The year of Shakespeare’s death, 1616, was a monumental one for the playwright’s career, for it saw the printing of the first folio of Jonson’s collected works, a project that established the groundwork for Shakespeare’s own first folio, to be published some years later; but 1619, just three years later, was arguably more consequential a moment in the remembrance–and establishment–of Shakespeare’s career, marking as it does the first effort to put together a bound edition of Shakespeare’s collected works. The publisher behind the project was a man named Thomas Pavier, who worked with the help of William Jaggard, a printer, to set out to bring together several of Shakespeare’s plays in a format more durable and more expensive–and more prestigious–than the cheap pamphlet format in which Shakespeare’s plays had been printed thus far.
Scholars have determined that the collection would have included editions of Pericles, The Merry Wives of Windsor, The Merchant of Venice, A Midsummer Nights Dream, King Lear, Henry V, Sir John Old-Castle, A Yorkshire Tragedy, and versions of 2 Henry VI and 3 Henry VI, brought together as a single, two-part play bearing the title of The Whole Contention Between the Two Famous Houses: Lancaster and York.
Preceding the 1623 First Folio by four years, the collaborative efforts of Thomas Pavier and William Jaggard mark a watershed moment in the re-collection of Shakespeare’s works, signaling the high status both of the author and of his plays, but they ran aground shortly after they began.

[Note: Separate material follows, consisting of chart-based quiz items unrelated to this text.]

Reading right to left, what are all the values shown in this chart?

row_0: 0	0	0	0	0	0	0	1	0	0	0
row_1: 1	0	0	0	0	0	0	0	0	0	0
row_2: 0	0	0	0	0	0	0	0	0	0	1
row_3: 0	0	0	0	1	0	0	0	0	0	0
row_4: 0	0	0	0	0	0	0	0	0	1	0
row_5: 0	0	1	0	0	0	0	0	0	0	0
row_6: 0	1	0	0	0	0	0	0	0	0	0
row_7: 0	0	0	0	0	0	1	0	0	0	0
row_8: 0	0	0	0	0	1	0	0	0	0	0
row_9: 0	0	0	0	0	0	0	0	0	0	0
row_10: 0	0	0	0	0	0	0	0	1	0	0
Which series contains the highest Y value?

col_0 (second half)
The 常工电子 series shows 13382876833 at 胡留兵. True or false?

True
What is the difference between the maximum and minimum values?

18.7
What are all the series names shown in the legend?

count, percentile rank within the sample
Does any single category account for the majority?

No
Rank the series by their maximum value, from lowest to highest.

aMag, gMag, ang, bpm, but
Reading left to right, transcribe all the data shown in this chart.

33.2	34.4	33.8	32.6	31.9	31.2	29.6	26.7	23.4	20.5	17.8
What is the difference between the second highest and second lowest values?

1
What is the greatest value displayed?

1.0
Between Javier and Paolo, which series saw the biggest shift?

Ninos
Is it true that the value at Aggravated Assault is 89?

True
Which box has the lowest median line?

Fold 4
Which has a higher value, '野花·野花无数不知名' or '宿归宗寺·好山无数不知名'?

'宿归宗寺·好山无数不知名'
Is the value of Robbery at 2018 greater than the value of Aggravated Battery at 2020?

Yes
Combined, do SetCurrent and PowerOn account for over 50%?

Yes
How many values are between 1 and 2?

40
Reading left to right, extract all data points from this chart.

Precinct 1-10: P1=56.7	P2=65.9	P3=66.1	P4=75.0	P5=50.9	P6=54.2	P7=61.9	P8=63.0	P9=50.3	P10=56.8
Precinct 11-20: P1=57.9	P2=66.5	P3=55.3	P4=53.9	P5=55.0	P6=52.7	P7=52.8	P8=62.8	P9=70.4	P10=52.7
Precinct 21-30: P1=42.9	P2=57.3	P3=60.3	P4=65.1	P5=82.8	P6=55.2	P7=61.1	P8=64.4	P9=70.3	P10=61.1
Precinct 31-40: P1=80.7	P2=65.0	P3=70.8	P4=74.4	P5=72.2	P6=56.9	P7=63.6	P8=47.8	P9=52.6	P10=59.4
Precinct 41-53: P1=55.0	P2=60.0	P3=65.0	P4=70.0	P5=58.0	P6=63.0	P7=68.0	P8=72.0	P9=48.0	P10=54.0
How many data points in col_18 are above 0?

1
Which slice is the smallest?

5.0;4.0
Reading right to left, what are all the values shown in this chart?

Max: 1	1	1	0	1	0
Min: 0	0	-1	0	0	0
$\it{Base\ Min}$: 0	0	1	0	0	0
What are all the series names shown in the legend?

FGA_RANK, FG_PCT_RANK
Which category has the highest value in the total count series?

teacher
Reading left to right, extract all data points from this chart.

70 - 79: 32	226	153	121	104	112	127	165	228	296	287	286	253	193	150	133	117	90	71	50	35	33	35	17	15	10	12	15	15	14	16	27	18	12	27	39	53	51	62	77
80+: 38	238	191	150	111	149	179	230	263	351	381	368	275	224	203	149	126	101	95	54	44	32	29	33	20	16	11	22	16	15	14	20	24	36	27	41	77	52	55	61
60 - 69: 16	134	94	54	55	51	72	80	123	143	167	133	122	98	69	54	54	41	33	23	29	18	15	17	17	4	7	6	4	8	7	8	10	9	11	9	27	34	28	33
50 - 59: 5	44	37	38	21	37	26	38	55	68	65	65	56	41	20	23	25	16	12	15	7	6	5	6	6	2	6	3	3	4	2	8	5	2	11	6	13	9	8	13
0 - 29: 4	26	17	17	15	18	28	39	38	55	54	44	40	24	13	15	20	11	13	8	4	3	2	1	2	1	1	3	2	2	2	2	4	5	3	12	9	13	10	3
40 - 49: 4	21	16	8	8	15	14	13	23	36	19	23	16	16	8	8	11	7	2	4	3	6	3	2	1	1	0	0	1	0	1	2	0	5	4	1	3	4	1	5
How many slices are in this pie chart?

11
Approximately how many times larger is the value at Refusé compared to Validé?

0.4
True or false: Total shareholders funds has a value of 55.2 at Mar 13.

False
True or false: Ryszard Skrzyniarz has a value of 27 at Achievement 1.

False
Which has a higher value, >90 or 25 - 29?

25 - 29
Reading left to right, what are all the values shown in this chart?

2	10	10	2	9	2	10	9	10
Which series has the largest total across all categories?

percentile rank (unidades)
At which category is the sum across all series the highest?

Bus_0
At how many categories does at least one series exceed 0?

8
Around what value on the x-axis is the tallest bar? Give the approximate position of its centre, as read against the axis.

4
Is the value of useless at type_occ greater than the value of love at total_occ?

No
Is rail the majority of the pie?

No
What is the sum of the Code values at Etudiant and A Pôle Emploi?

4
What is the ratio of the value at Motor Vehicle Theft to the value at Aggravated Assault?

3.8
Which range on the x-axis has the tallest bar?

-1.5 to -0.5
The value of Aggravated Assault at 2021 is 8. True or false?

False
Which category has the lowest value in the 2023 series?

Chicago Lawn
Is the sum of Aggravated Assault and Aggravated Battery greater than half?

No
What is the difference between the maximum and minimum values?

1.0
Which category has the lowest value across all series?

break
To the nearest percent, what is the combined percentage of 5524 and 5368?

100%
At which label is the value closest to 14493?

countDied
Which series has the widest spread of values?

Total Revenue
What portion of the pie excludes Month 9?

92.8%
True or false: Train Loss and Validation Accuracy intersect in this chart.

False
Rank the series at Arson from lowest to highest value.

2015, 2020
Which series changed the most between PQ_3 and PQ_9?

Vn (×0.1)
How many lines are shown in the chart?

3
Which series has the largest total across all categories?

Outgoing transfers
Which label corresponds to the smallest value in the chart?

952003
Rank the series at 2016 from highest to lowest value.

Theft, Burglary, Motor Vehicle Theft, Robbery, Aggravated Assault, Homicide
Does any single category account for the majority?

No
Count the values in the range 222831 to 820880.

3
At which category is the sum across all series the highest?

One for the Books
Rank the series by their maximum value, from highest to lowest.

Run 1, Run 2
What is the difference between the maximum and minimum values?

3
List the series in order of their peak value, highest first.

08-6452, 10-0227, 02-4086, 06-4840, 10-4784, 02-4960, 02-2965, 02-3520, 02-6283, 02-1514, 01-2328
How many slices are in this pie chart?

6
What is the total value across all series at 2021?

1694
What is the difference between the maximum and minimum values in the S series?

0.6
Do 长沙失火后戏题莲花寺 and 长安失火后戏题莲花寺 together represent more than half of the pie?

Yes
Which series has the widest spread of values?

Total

Pavier and Jaggard did not, in fact, have official permission to publish Shakespeare’s plays, which were still in the repertory of the King’s Men, the playing company Shakespeare wrote for. And so in May of 1619, the Lord Chamberlain, who was the chief official of the Royal Household, wrote a request, of sorts, that Pavier and Jaggard desist in their efforts.
Pavier’s response, from the evidence that remains, seems to have been a shrewd one, not quite compliant and not quite flagrant, either. He printed the plays he and Jaggard had originally intended to, but as separate quartos instead of a single edition–referred to, today, as “Pavier Quartos”–each with a falsely dated title page, to give Jaggard and himself plausible deniability that the plays had been printed well before the Lord Chamberlain filed his request.
For an example of that strategy, look at these pages from a copy of the “Pavier quarto” of A Midsummer Nights Dream, which advertises a date of 1600 but was printed, it would seem, in 1619:
Today, Pavier’s and Jaggard’s abortive efforts are overshadowed by the First Folio and its later iterations, but the strange history of the Pavier Quarto should remind us that the First Folio was not quite the first of its kind. Origins–even Shakespeare’s–are always a messy business.